You don’t need to be a rocket scientist to know that music is a wonderful thing. But being a neuroscientist might help, at least according to Oliver Sacks. Sacks, it’s true, is no ordinary scientist, and his latest collection of essays, “Musicophilia: Tales of Music and the Brain,” is not simply a dry scientific exploration of the connection between neurology and music, as we might expect from other scientists-turned-writers. Rather, it is an original, elegantly crafted, and inspiring investigation of the distinctly human obsession with all things musical.
“What an odd thing it is,” Sacks writes, “to see an entire species—billions of people—playing with, listening to, meaningless tonal patterns, occupied and preoccupied for much of their time by what they call ‘music.’” Sacks tries to get to the root of this peculiarity by bringing us into the eccentric, sometimes tragic, and sometimes moving world that he first introduced in books like “Awakenings” and “The Man Who Mistook His Wife for a Hat,” a world populated by Sacks’s patients, many of whom have neurological disorders like amnesia, Parkinson’s, Tourette’s, aphasia, and autism.

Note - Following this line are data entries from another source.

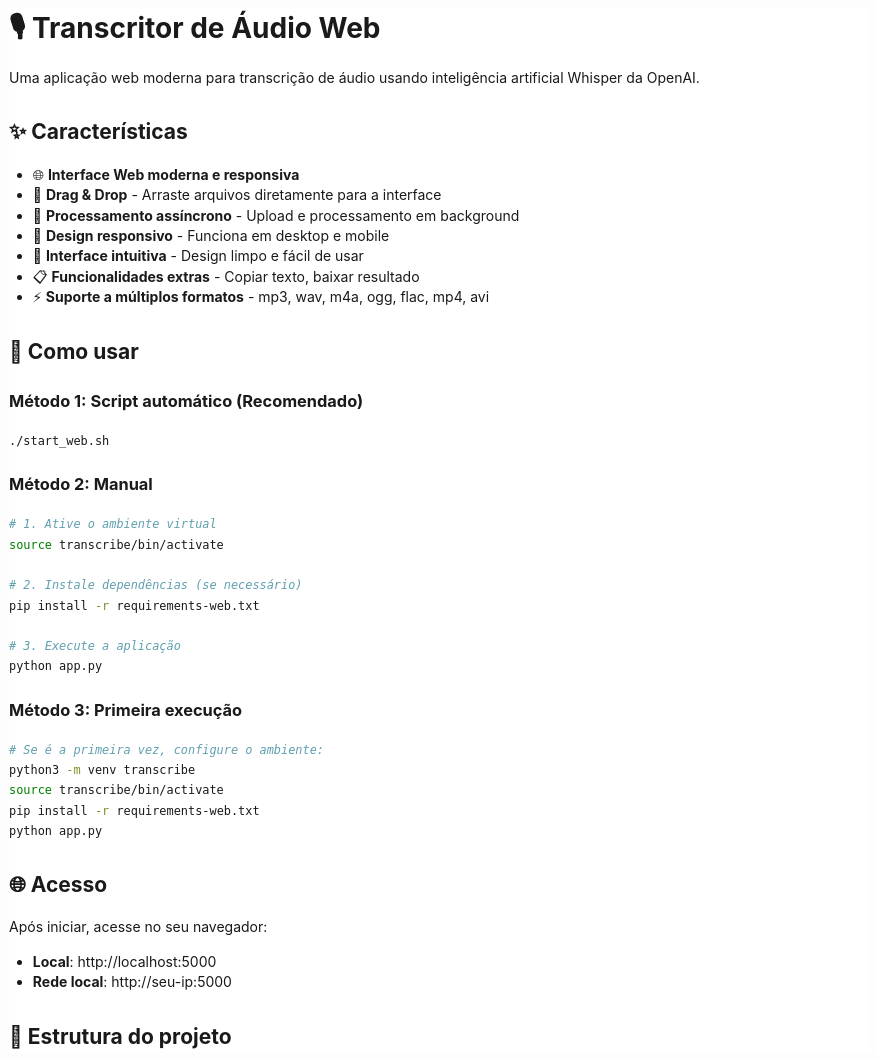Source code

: # 🎙️ Transcritor de Áudio Web

Uma aplicação web moderna para transcrição de áudio usando inteligência artificial Whisper da OpenAI.

## ✨ Características

- 🌐 **Interface Web moderna e responsiva**
- 🎯 **Drag & Drop** - Arraste arquivos diretamente para a interface
- 🔄 **Processamento assíncrono** - Upload e processamento em background
- 📱 **Design responsivo** - Funciona em desktop e mobile
- 🎨 **Interface intuitiva** - Design limpo e fácil de usar
- 📋 **Funcionalidades extras** - Copiar texto, baixar resultado
- ⚡ **Suporte a múltiplos formatos** - mp3, wav, m4a, ogg, flac, mp4, avi

## 🚀 Como usar

### Método 1: Script automático (Recomendado)
```bash
./start_web.sh
```

### Método 2: Manual
```bash
# 1. Ative o ambiente virtual
source transcribe/bin/activate

# 2. Instale dependências (se necessário)
pip install -r requirements-web.txt

# 3. Execute a aplicação
python app.py
```

### Método 3: Primeira execução
```bash
# Se é a primeira vez, configure o ambiente:
python3 -m venv transcribe
source transcribe/bin/activate
pip install -r requirements-web.txt
python app.py
```

## 🌐 Acesso

Após iniciar, acesse no seu navegador:
- **Local**: http://localhost:5000
- **Rede local**: http://seu-ip:5000

## 📁 Estrutura do projeto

Sacks believes that through the experience of these patients we can witness, in its most basic forms, the “wonderful machinery” that gives rise to human beings’ love of music.
Over the course of the essays, Sacks introduces a range of bizarre and captivating characters. For example, there is the former college football player who, after getting hit by lightning (literally), becomes possessed with an “insatiable desire” to listen to and compose classical music; the elderly woman haunted by vivid “musical hallucinations” of lullabies from her childhood; the Tourette’s patient who finds an outlet for his tics by playing the piano; and the severely amnesiac musician who, despite having only a seven-second memory, can still find peace of mind by playing music. Sacks treats all these cases with a mixture of compassion, humor, and curiosity. He is especially careful not to turn his patients into objects of detached scientific study, always emphasizing their humanity and his own emotional investment in their cases.
The essays are filled with easily understandable background scientific information as well as fascinating anecdotes about writers, philosophers, musicians, and composers. It might strike you to learn that John Stuart Mill, for example, turned to music to help ease his chronic depression, or that Ravel, Stravinsky, and Berlioz all composed original music in their dreams. Sacks also includes anecdotes about his family, childhood, and personal love of music throughout the book. His own “musicophilia” is always apparent, as are his curiosity and personal investment in the subject.
Still, some of the scientific discussions can become tedious, especially in the more medically complex cases. And not all of the essays rise to the level of the true gems of the collection—though such a goal might be impossible in a book of 29 essays. But Sacks maintains such a consistently fluid and engaging writing style that even the weaker essays are still enjoyable to read.
In any book that blends art and science, there is always a danger that the discussion will fall into the could-a-monkey-and-a-typewriter-reproduce-Shakespeare trap, that the author will try to quantify artistic expression into a set of scientific facts and data. But Sacks is not interested in reducing musical creativity to the firing of neurons or the flowing of hormones. He has a deep sense of respect for the unique possibilities of artistic expression and claims, quoting Schopenhauer’s assertion that “the inexpressible depth of music [is] so easy to understand yet so inexplicable.”
Indeed, Sacks never really provides a scientific answer to the question of what draws human beings to the “odd thing” that is music. Instead, he uses his knowledge of science and medicine to chronicle the many ways music, with all its ambiguities, can influence our lives. It may be telling that Columbia University, in addition to giving Sacks a professorship in clinical neurology and clinical psychiatry, recently appointed him to the newly created position of “Columbia artist.” Perhaps, though we’re often taught to believe otherwise, it does take a scientist to provide new depth to one of the oldest forms of artistic expression.